## Esercizi da svolgere
a – Secondo il testo sulle bacche di Goji, dove si trovano le maggiori piantagioni?
b – Per ciascuna affermazione, indica se concorda con il testo sulle bacche di Goji e riporta tra virgolette le parole del testo che lo stabiliscono. (i) La bacca di Goji appartiene alla famiglia delle Solanacee. (ii) La medicina tradizionale cinese utilizza soltanto il frutto della pianta. (iii) L'azione antiossidante è attribuita soprattutto ai polisaccaridi di Lycium barbarum.
c – Prosegui il testo sulle bacche di Goji dopo la sua ultima frase.

======== Brano citato

Le bacche di Goji: molto più di una moda alimentare

Le bacche di Goji: molto più di una moda alimentare

La globalizzazione alimentare ha portato di recente, anche in Italia, il celebre super-frutto proveniente dall’Asia: la bacca di Goji (Lycium Barbarum). Di questa specie, appartenente alla famiglia delle Solanacee, nel solo Tibet ne esistono 41 varietà.

    Le maggiori piantagioni sono nella Regione Autonoma del Ningxia Hui in Cina, dalla quale proviene la purea delle bacche fresche utilizzata per la produzione del succo di Goji. La medicina tradizionale cinese utilizza da anni sia il frutto che la corteccia della radice.

Fra le proprietà ascrivibili a questo frutto, l'azione antiossidante è quella più avvalorata dagli studi scientifici; dai dati raccolti si è capito che è da attribuire soprattutto ai polisaccaridi di Lycium barbarum (LBP).

================
======== Contenuto del dataset

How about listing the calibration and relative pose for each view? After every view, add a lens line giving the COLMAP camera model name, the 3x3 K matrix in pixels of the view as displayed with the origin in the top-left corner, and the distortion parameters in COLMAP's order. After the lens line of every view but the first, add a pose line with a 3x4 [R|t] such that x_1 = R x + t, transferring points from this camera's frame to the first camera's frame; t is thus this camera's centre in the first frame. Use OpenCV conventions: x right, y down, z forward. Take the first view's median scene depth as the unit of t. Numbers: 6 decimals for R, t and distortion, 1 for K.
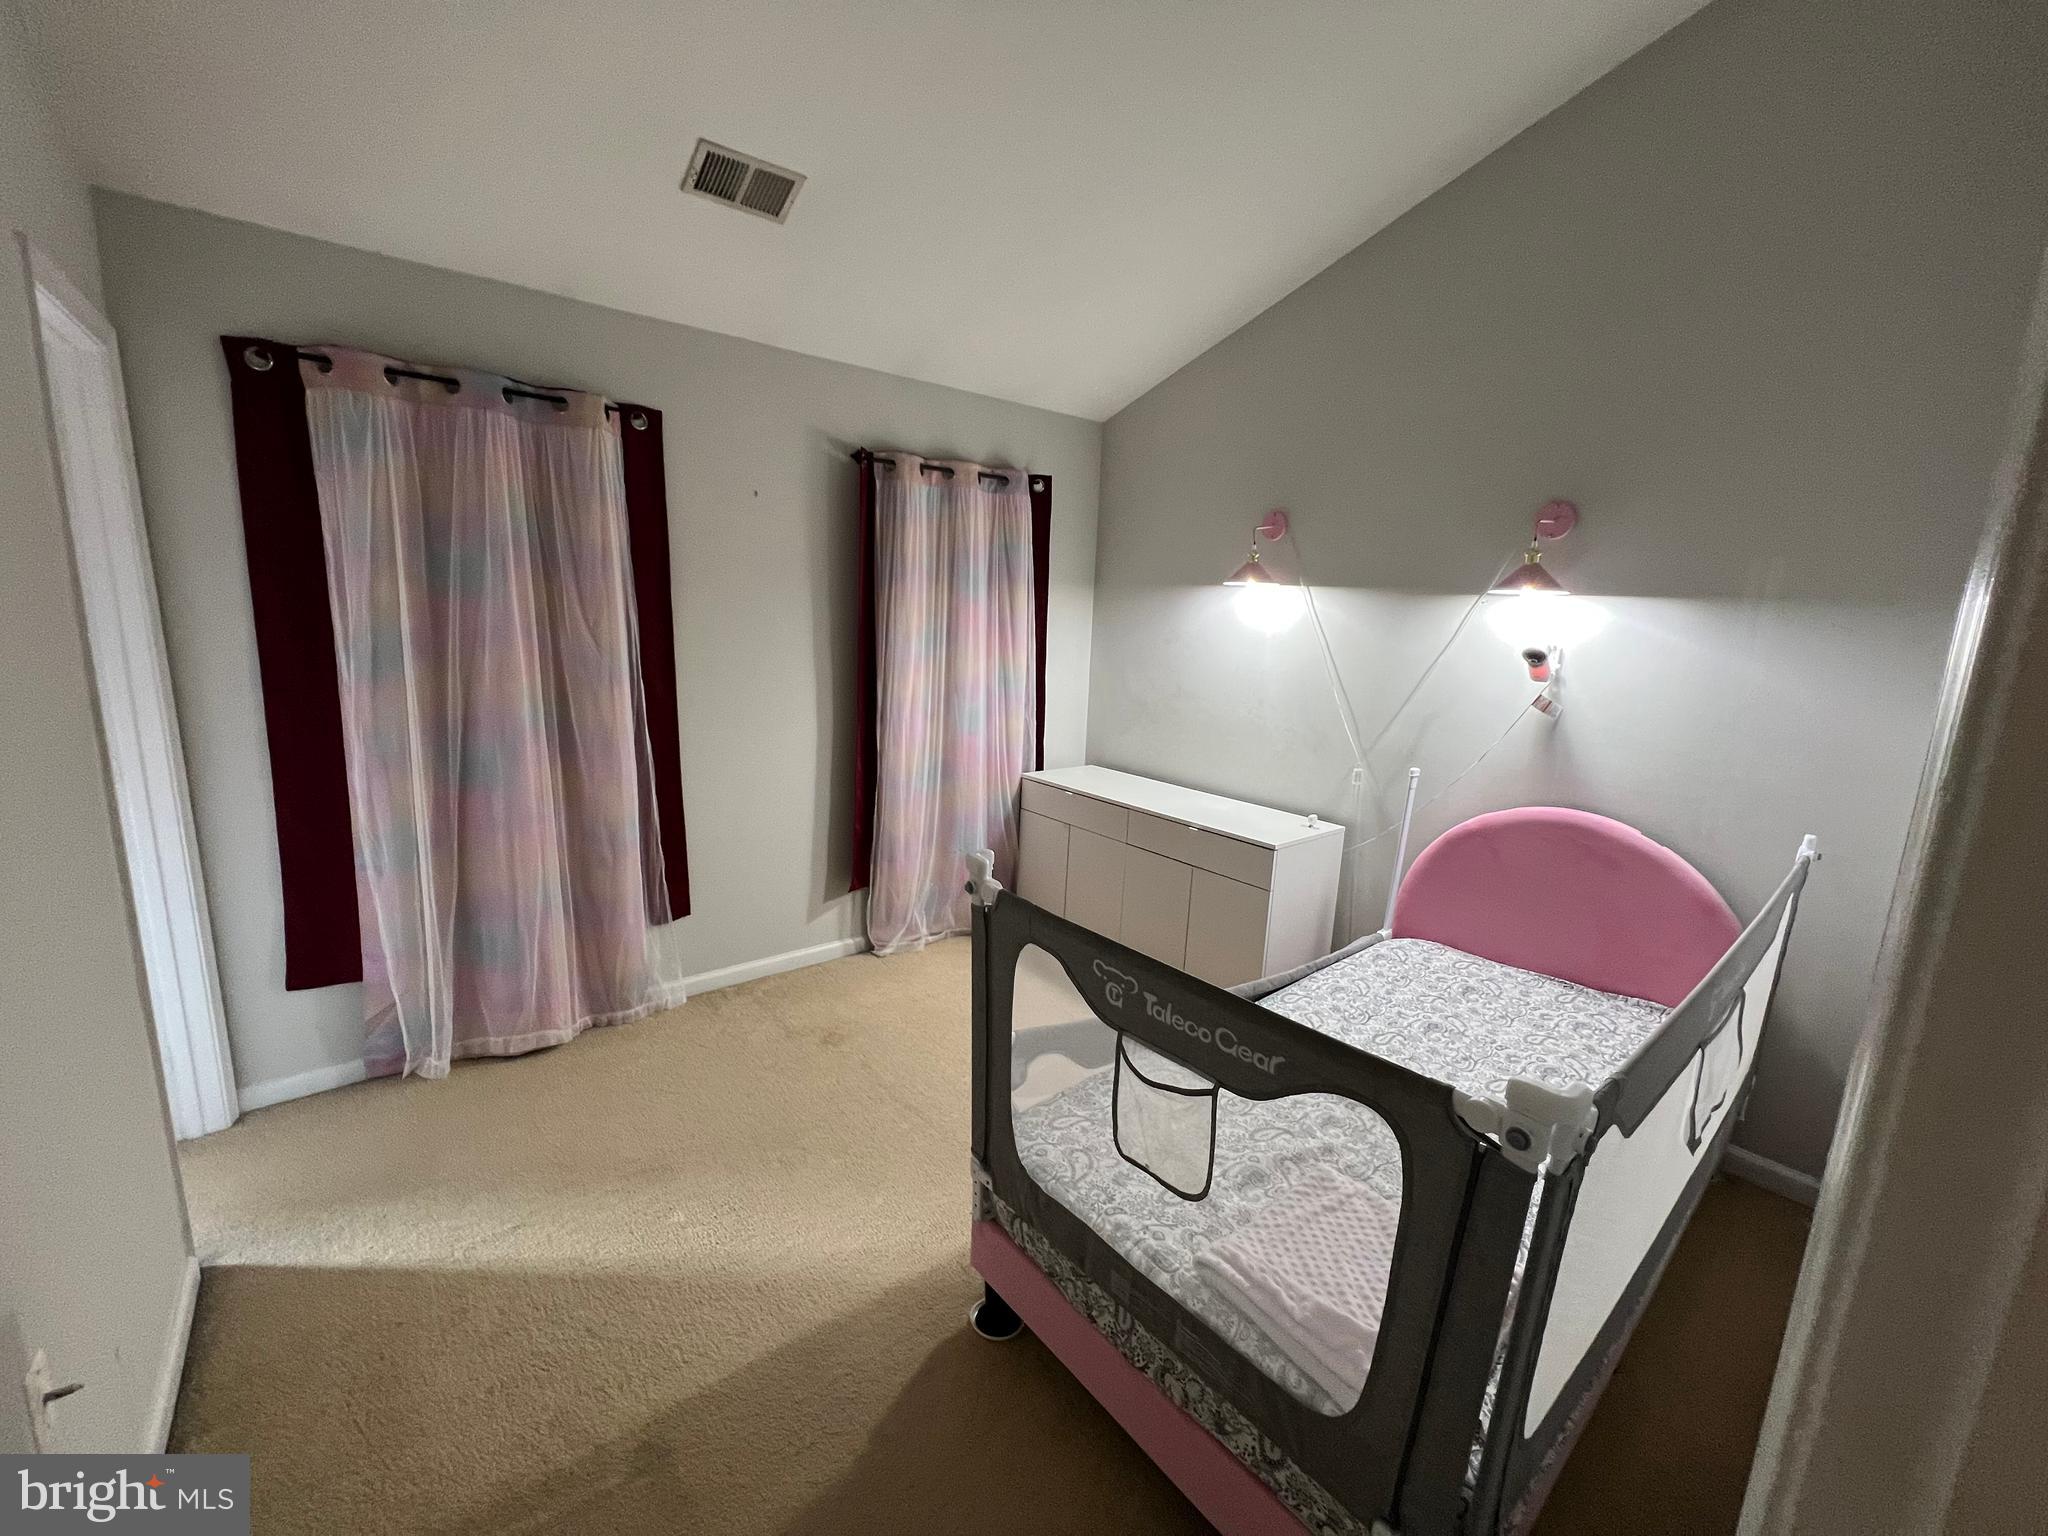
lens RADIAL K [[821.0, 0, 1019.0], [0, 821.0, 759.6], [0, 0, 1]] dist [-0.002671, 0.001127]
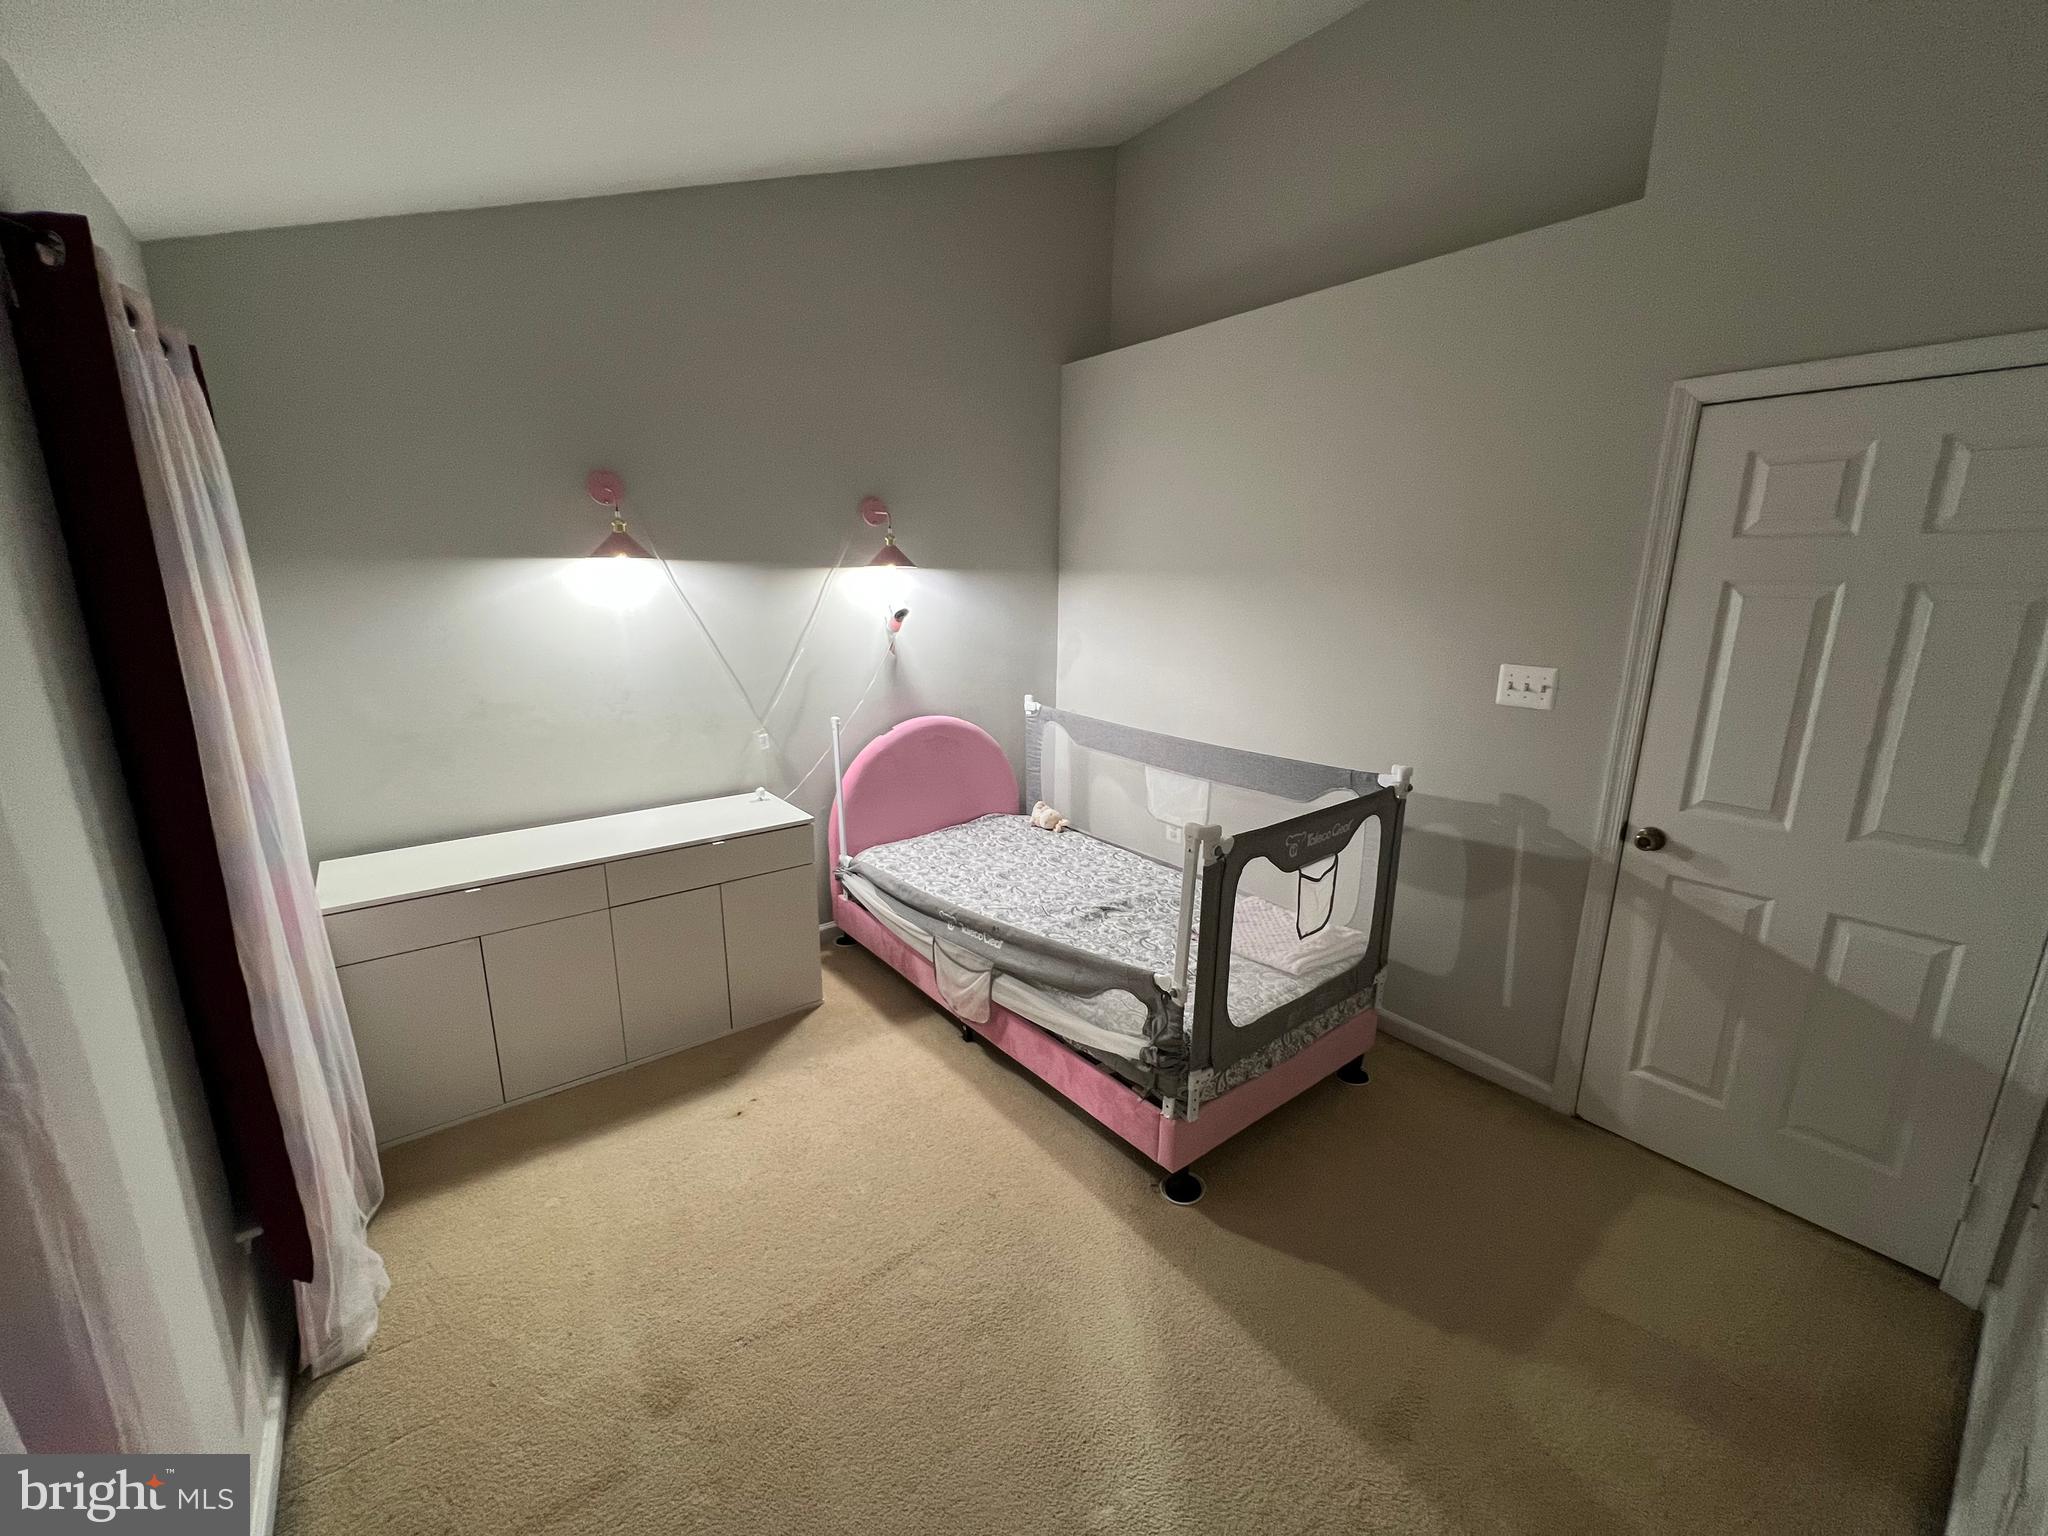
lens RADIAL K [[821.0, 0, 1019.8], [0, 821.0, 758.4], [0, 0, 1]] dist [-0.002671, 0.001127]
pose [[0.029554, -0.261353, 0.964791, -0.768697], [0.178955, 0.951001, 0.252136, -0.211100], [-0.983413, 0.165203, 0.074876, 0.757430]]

================
======== Contenuto del dataset

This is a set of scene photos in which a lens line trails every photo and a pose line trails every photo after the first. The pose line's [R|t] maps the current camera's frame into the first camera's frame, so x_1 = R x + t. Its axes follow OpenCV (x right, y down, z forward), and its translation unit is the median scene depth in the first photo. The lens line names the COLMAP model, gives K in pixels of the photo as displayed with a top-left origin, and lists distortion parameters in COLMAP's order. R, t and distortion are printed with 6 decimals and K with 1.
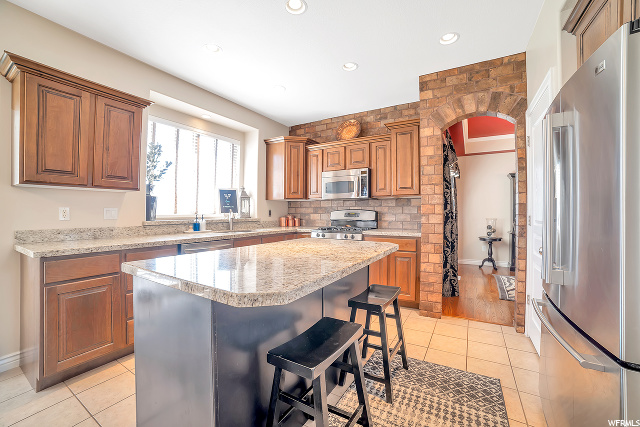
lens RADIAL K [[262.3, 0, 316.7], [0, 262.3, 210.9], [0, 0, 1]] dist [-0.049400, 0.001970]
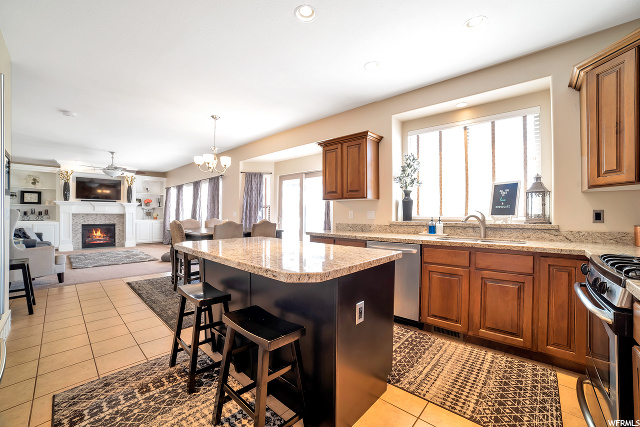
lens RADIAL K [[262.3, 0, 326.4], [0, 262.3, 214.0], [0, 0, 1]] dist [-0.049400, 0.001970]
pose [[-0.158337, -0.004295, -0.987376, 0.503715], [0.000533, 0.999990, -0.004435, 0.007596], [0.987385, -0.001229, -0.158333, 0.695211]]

================

## Soluzioni
a – Nella Regione Autonoma del Ningxia Hui, in Cina.

b –
(i) Sì: «appartenente alla famiglia delle Solanacee».
(ii) No: «La medicina tradizionale cinese utilizza da anni sia il frutto che la corteccia della radice».
(iii) Sì: «è da attribuire soprattutto ai polisaccaridi di Lycium barbarum (LBP)».

c –
Una sperimentazione del 2004, pubblicata sulla rivista Life Sciences, ha valutato l’attività antiossidante di tre prodotti ottenuti da Lycium barbarum. I risultati dimostrano che gli estratti non purificati si distinguono per maggiore efficacia, in quanto contengono anche altre molecole antiossidanti oltre ai polisaccaridi, come carotenoidi, riboflavina, acido ascorbico, tiamina ed acido nicotinico. Uno studio del 2008, pubblicato sulla rivista americana FASEB Journal, ha messo in evidenza come l’assunzione per 30 giorni di succo di Goji berry abbia permesso di mantenere alti i livelli di antiossidanti endogeni presenti nel sangue, ossia gli enzimi superossidodismutasi (SOD) e glutatione perossidasi (GTH -Px). In termini medici, la bacca di Goji può essere denominata un “adattogeno”, cioè un agente naturale in grado di aumentare la resistenza e la capacità di adattamento dell’organismo agli agenti stressanti e alle condizioni sfavorevoli di qualunque origine. Pur essendo numerose le risultanze scientifiche a sostegno delle straordinarie proprietà, emerge che la maggior parte dei test sono stati condotti o in vitro o su roditori e perciò dovrebbero essere avvalorati da studi sull’uomo. Ad ogni modo il dato certo è che nei paesi asiatici questi frutti si consumano dall’antichità senza che al momento siano stati riportati casi di tossicità o pericolosità di impiego, tant’è che la specie è inserita nell’elenco delle piante ammesse dal Ministero della Salute nelle formulazioni degli integratori alimentari. Nonostante il frutto sia privo di tossicità, non possiamo non segnalare la possibile interazione con farmaci, in particolare col warfarin.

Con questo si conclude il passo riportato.